Coursera Data Science Specialization: Statistical Inference Course Project part 1

Part 1 of my Statistical Inference project, part of the Johns Hopkins Data Science Specialization on Coursera.
You can find the .Rmd (R Markdown) format here, the html result here and the Rpubs pubblication here.


Statistical Inference Course Project Part 1: Simulation

Massimiliano Figini
October 9, 2016

Investigation of the exponential distribution in R and comparation with the Central Limit Theorem.

Instruction:
1) 1000 Simulation
2) 40 exponentials
3) Lambda = 0.2

 

# Basic settings
knitr::opts_chunk$set(echo = TRUE,tidy.opts=list(width.cutoff=60),tidy=TRUE)
set.seed(1983)
# Main variables
Lambda = 0.2
Simulation <- NULL
for (i in 1 : 1000) Simulation = c(Simulation, mean(rexp(40,Lambda)))

 

QUESTION 1: Show the sample mean and compare it to the theoretical mean of the distribution.

Theoretical mean is 1/Lambda, sample mean is the mean of the simulation values.

TheoreticalMean <- 1/Lambda
SampleMean <- mean(Simulation)
paste("Theoretical mean is", round(TheoreticalMean, 3), "sample mean is", 
    round(SampleMean, 3))
## [1] "Theoretical mean is 5 sample mean is 5.028"

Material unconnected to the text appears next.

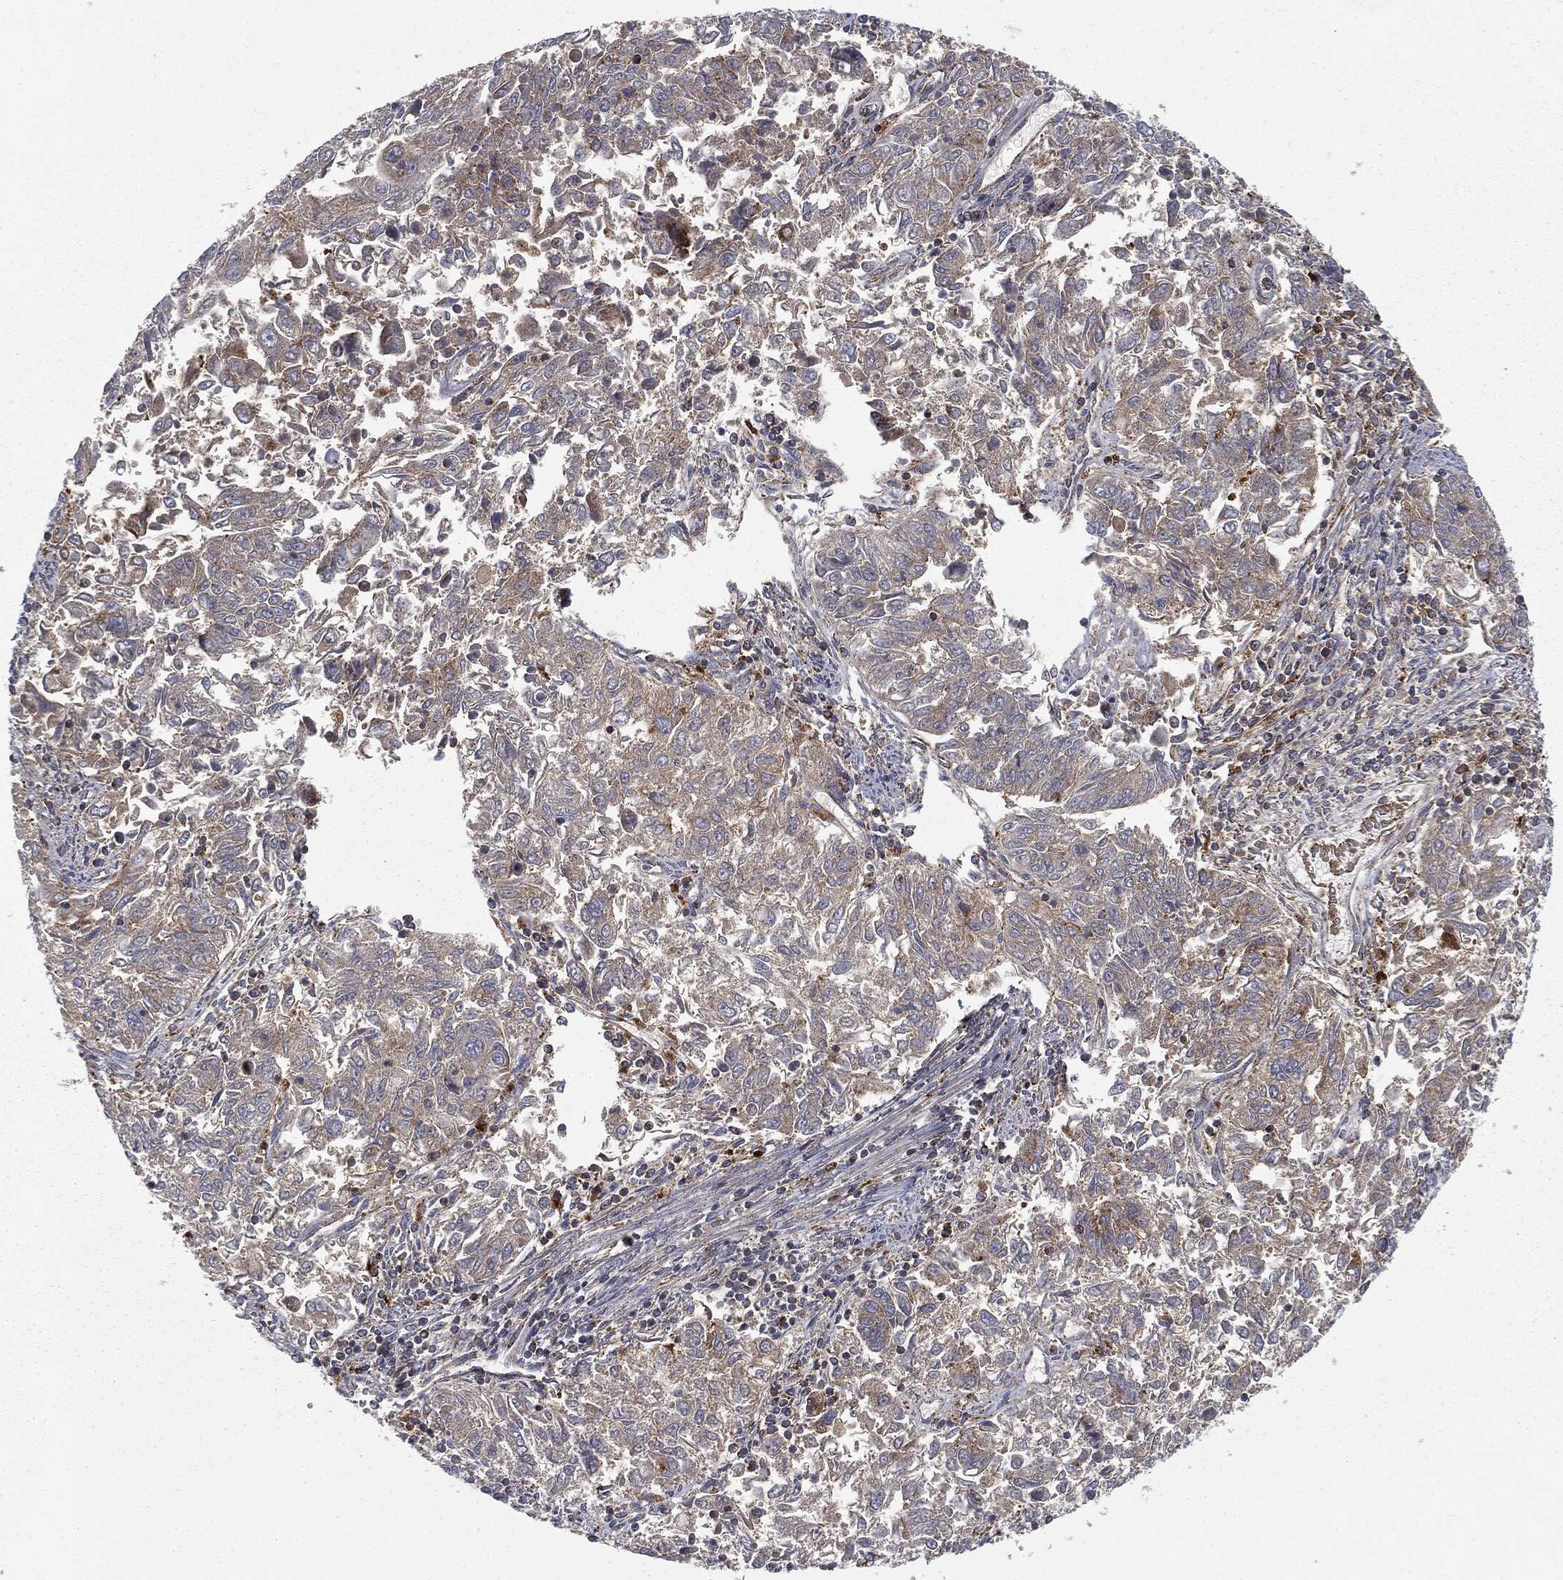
{"staining": {"intensity": "weak", "quantity": ">75%", "location": "cytoplasmic/membranous"}, "tissue": "endometrial cancer", "cell_type": "Tumor cells", "image_type": "cancer", "snomed": [{"axis": "morphology", "description": "Adenocarcinoma, NOS"}, {"axis": "topography", "description": "Endometrium"}], "caption": "Weak cytoplasmic/membranous expression for a protein is identified in about >75% of tumor cells of endometrial cancer using immunohistochemistry (IHC).", "gene": "CTSA", "patient": {"sex": "female", "age": 42}}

The sample mean is very close to the theoretical mean.

 

QUESTION 2: Show how variable the sample is (via variance) and compare it to the theoretical variance of the distribution.

I can calculate theoretical variance by dividing 1/Lambda for the square root of the number of exponenentials and squaring all.

TheoreticalVariance <- ((1/Lambda)/sqrt(40))^2
SampleVariance <- var(Simulation)
paste("Theoretical variance is", TheoreticalVariance, "sample variance is", 
    round(SampleVariance, 3))
## [1] "Theoretical variance is 0.625 sample variance is 0.617"

The sample variance is very close to the theoretical variance.

 

QUESTION 3: Show that the distribution is approximately normal.

Using an histogram I can easily see if the distribution is approximately normal.

hist(Simulation, probability = TRUE, breaks = 40, col = "red", 
    main = "Distribution", xlab = "Simulation means")
lines(density(Simulation), lwd = 3, col = "black")

image.png

The distribution of averages of random sampled exponentials is like a normal distribution.